A Programmable Logic Controller (PLC) is an embedded programmable control device. PLCs typically utilize a modular architecture with separate modules used to support its processing capabilities, communication mediums, and I/O interfaces. PLCs allow for the deployment of customized programs/logic to control or monitor an operational process. This logic is defined using industry specific programming languages, such as IEC 61131 , which define the set of tasks and program organizational units (POUs) included in the device’s programs. PLCs also typically have distinct operating modes (e.g., Remote, Run, Program, Stop) which are used to determine when the device can be programmed or whether it should execute the custom logic.

A0004 Remote Terminal Unit (RTU) ICS

A Remote Terminal Unit (RTU) is a device that typically resides between field devices (e.g., PLCs, IEDs) and control/SCADA servers and supports various communication interfacing and data aggregation functions. RTUs are typically responsible for forwarding commands from the control server and the collection of telemetry, events, and alerts from the field devices. An RTU can be implemented as a dedicated embedded device, as software platform that runs on a hardened/ruggedized computer, or using a custom application program on a PLC.

A0014 Routers ICS

A computer that is a gateway between two networks at OSI layer 3 and that relays and directs data packets through that inter-network. The most common form of router operates on IP packets.

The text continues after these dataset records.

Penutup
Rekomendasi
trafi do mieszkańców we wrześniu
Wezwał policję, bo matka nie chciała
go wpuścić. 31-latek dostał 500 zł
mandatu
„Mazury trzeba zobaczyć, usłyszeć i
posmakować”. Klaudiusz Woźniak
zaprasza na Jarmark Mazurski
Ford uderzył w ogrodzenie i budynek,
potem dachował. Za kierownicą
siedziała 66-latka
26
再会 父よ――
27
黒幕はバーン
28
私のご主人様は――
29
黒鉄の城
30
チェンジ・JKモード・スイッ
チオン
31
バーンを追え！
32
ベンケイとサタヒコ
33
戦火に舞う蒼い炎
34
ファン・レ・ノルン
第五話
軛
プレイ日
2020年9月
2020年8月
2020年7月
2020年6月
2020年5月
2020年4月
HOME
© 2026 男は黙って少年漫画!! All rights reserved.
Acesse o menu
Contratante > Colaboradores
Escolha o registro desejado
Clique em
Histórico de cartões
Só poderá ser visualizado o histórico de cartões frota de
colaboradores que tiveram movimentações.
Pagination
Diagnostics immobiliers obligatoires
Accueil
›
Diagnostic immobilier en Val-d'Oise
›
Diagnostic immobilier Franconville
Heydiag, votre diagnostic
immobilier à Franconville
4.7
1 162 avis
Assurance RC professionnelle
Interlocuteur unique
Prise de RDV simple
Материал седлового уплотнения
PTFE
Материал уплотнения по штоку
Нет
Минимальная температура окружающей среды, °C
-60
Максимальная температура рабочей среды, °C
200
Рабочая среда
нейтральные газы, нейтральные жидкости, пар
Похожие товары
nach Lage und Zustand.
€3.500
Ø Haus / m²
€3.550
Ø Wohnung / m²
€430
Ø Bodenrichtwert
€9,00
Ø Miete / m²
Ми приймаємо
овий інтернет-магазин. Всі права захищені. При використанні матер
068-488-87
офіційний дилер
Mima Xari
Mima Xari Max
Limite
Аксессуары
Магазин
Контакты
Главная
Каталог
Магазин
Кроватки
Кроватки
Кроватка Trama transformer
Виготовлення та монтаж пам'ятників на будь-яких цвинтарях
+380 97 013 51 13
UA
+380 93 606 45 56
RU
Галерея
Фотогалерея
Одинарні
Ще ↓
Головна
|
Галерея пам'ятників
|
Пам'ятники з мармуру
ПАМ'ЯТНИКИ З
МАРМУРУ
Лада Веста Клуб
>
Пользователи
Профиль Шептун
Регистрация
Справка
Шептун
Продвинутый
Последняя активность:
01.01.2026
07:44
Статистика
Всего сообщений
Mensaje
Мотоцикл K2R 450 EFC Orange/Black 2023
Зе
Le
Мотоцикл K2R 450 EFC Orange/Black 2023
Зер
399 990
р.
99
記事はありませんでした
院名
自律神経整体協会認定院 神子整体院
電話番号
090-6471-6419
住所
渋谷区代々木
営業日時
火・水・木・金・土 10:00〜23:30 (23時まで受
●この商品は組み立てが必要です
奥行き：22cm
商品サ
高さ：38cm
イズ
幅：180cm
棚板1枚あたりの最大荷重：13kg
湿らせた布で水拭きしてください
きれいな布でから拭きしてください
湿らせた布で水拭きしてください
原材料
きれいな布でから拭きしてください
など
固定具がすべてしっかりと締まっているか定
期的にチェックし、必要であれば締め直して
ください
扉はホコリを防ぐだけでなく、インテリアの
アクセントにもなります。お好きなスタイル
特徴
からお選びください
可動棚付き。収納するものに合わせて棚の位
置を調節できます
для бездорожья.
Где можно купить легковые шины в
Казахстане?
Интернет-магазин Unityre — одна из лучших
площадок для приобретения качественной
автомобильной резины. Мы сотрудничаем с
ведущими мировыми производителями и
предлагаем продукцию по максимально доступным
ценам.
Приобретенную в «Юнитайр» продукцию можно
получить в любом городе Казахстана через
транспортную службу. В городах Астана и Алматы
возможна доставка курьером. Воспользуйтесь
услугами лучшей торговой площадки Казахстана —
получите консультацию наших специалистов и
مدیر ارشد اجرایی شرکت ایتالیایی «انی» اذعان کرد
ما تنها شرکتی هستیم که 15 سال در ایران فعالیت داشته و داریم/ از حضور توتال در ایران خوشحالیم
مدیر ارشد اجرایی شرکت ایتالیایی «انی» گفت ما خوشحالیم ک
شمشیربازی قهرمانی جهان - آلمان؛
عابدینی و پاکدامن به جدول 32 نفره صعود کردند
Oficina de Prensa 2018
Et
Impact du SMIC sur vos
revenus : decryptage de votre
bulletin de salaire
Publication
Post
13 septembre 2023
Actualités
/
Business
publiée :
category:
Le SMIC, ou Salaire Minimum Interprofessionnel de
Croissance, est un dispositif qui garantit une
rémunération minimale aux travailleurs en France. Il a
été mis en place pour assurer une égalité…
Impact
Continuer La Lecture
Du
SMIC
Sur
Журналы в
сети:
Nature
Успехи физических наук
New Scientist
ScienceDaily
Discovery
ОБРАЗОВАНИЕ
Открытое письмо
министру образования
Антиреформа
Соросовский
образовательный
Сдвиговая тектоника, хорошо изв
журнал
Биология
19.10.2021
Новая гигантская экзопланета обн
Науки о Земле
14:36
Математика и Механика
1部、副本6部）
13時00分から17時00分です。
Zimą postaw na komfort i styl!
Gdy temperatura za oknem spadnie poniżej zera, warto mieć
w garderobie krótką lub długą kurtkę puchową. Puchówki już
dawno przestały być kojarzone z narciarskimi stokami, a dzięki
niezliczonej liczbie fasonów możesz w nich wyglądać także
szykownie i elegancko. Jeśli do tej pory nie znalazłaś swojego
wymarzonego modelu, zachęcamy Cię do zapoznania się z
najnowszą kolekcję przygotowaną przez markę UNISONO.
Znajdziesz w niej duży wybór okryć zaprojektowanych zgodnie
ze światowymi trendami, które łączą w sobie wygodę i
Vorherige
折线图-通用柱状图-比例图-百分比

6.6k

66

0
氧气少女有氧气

A0010 Safety Controller ICS

Safety controllers are typically a type of field device used to perform the safety critical function. Safety controllers often support the deployment of custom programs/logic, similar to a PLC, but can also be tailored for sector specific functions/applications. The safety controllers typically utilize redundant hardware and processors to ensure they operate reliably if a component fails.

A0011 Virtual Private Network (VPN) Server ICS

A VPN server is a device that is used to establish a secure network tunnel between itself and other remote VPN devices, including field VPNs. VPN servers can be used to establish a secure connection with a single remote device, or to securely bridge all traffic between two separate networks together by encapsulating all data between those networks. VPN servers typically support remote network services that are used by field VPNs to initiate the establishment of the secure VPN tunnel between the field device and server.

A0001 Workstation ICS

Workstations are devices used by human operators or engineers to perform various configuration, programming, maintenance, diagnostic, or operational tasks. Workstations typically utilize standard desktop or laptop hardware and operating systems (e.g., MS Windows), but run dedicated control system applications or diagnostic/management software to support interfacing with the control servers or field devices. Some workstations have a fixed location within the network architecture, while others are transient devices that are directly connected to various field devices to support local management activities.